### RECORD EXTRACTS
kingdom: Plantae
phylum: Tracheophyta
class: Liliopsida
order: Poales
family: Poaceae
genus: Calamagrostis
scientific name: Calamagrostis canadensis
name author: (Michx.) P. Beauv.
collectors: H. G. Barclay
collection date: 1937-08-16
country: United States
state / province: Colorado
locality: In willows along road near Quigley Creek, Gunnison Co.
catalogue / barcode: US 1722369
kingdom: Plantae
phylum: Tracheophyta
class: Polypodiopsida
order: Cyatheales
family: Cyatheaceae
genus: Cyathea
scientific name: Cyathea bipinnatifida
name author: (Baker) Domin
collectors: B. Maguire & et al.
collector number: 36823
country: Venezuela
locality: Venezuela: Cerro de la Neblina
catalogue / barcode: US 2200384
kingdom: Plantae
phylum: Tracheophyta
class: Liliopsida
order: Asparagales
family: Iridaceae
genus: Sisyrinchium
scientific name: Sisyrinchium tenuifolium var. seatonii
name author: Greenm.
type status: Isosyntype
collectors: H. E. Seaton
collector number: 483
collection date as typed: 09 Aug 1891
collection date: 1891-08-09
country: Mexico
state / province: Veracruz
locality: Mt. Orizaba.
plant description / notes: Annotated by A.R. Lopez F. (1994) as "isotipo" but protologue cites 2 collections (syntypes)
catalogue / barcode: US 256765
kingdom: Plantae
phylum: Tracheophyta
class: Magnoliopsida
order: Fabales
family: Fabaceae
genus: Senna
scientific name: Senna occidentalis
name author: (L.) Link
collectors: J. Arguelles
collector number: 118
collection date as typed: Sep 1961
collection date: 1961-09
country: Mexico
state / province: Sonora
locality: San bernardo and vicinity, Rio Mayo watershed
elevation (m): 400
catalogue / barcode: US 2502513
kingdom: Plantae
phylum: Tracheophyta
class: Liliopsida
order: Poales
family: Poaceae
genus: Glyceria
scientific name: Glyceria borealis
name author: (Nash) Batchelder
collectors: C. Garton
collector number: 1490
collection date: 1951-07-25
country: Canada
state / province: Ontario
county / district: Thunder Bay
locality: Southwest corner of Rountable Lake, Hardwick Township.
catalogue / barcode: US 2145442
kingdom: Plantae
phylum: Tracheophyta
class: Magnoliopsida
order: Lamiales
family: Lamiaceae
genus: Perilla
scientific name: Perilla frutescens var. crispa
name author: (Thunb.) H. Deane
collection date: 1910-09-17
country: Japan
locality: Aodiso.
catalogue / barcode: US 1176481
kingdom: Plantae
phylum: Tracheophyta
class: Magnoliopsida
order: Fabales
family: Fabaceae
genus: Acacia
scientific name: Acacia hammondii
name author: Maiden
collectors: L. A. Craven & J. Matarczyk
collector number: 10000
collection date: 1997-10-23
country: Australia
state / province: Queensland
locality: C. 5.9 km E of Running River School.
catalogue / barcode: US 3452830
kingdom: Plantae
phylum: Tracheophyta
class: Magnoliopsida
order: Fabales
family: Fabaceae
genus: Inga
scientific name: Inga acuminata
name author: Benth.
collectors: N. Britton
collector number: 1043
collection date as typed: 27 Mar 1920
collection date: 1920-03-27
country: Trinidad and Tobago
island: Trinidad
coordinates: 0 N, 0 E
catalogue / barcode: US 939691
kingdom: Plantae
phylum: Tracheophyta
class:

### EXERCISE
Find every line in the entries above that contains the word "typed", and copy each of those lines out.

### CORRECT OUTPUT
collection date as typed: 09 Aug 1891
collection date as typed: Sep 1961
collection date as typed: 27 Mar 1920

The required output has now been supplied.